» WORK REQUIRED
Please format each line of the data below as a string in a JSON list, one string per line, skipping blank lines and leaving the pictures out.

» RECORD EXCERPTS

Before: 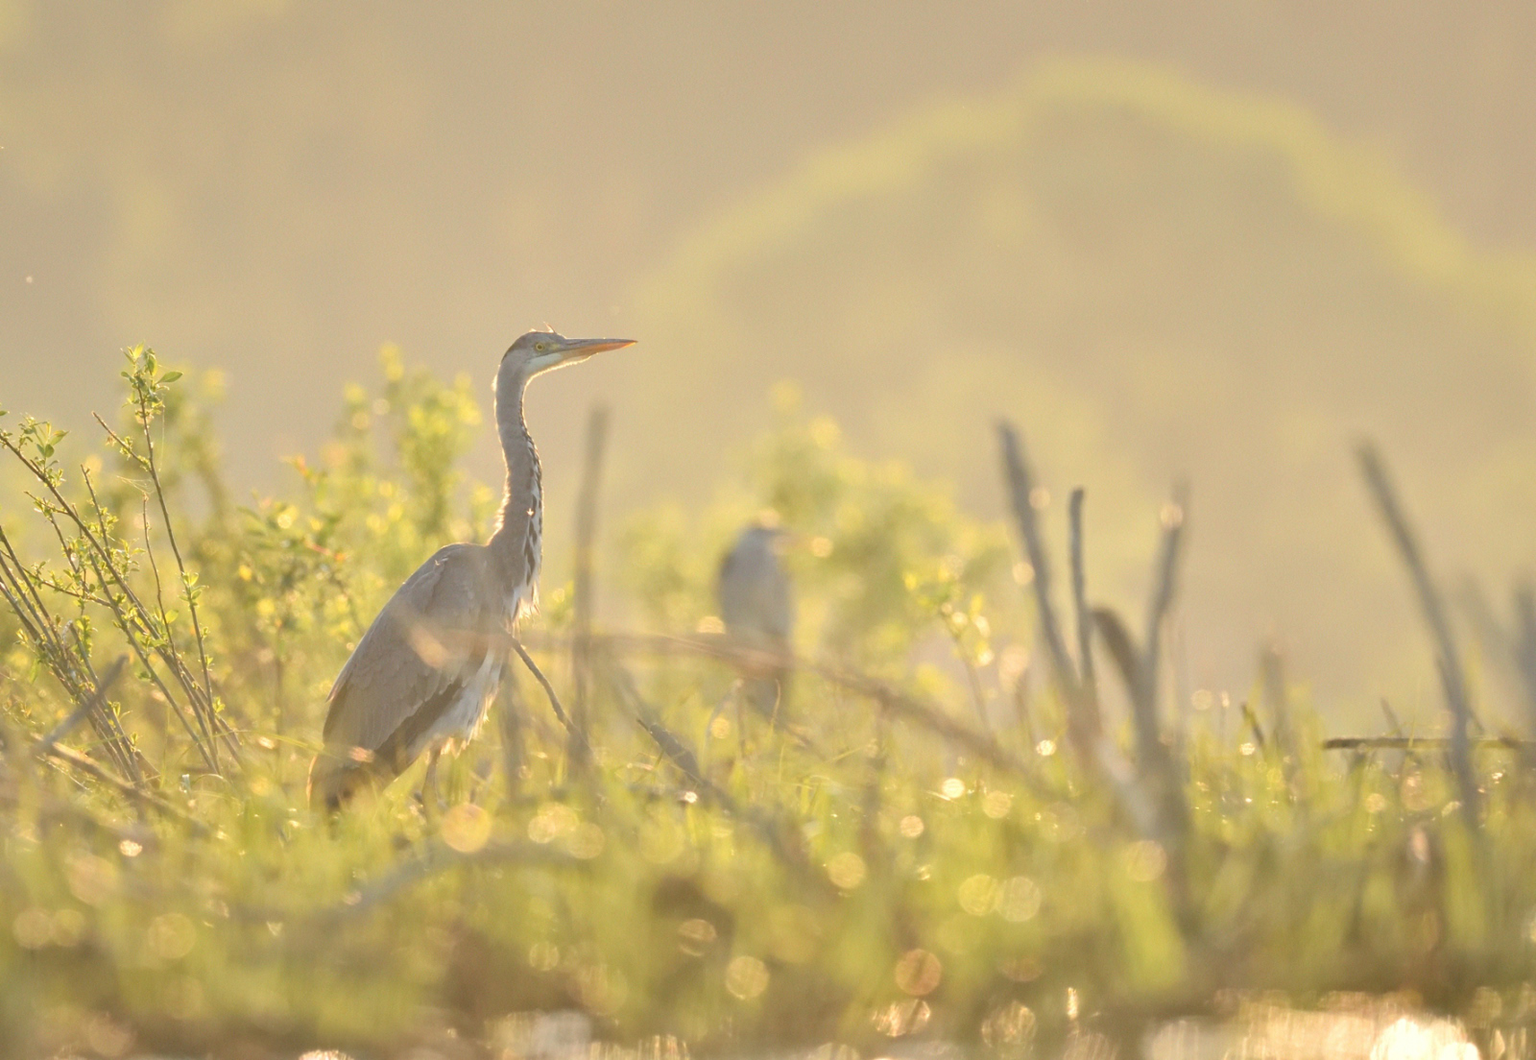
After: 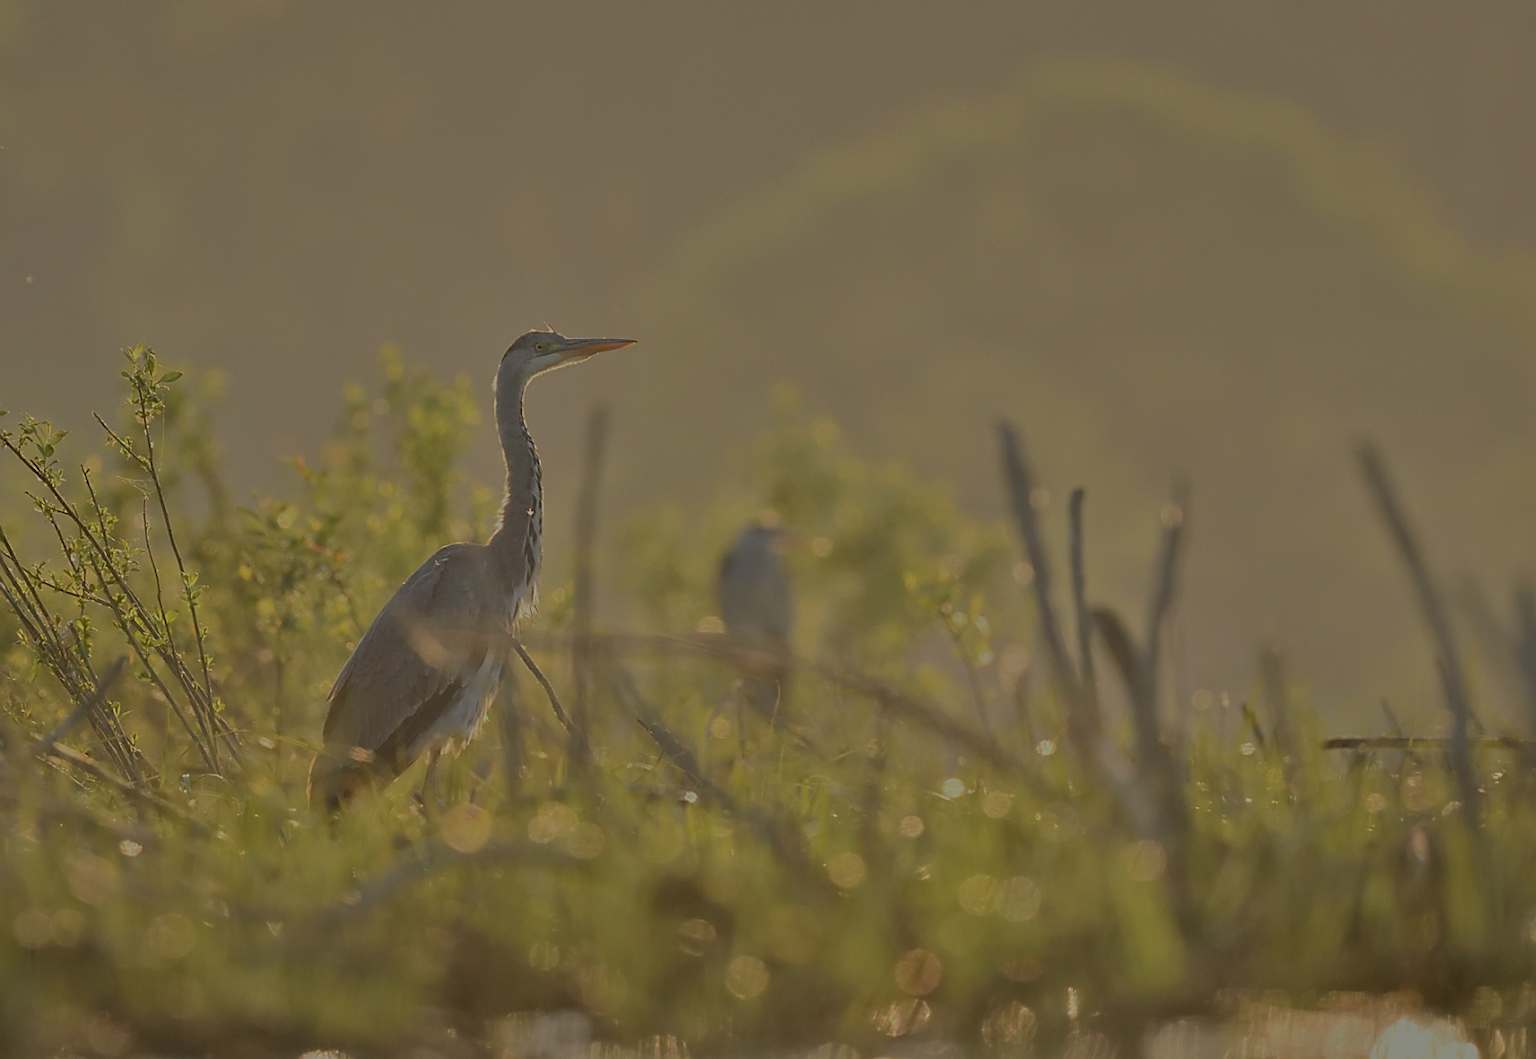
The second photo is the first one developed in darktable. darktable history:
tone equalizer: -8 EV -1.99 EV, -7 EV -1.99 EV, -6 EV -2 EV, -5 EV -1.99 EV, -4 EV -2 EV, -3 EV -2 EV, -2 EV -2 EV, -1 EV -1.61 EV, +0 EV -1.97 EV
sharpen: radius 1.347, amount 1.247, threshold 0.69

» RESULT
[
  "Before: ",
  "After: ",
  "The second photo is the first one developed in darktable. darktable history:",
  "tone equalizer: -8 EV -1.99 EV, -7 EV -1.99 EV, -6 EV -2 EV, -5 EV -1.99 EV, -4 EV -2 EV, -3 EV -2 EV, -2 EV -2 EV, -1 EV -1.61 EV, +0 EV -1.97 EV",
  "sharpen: radius 1.347, amount 1.247, threshold 0.69"
]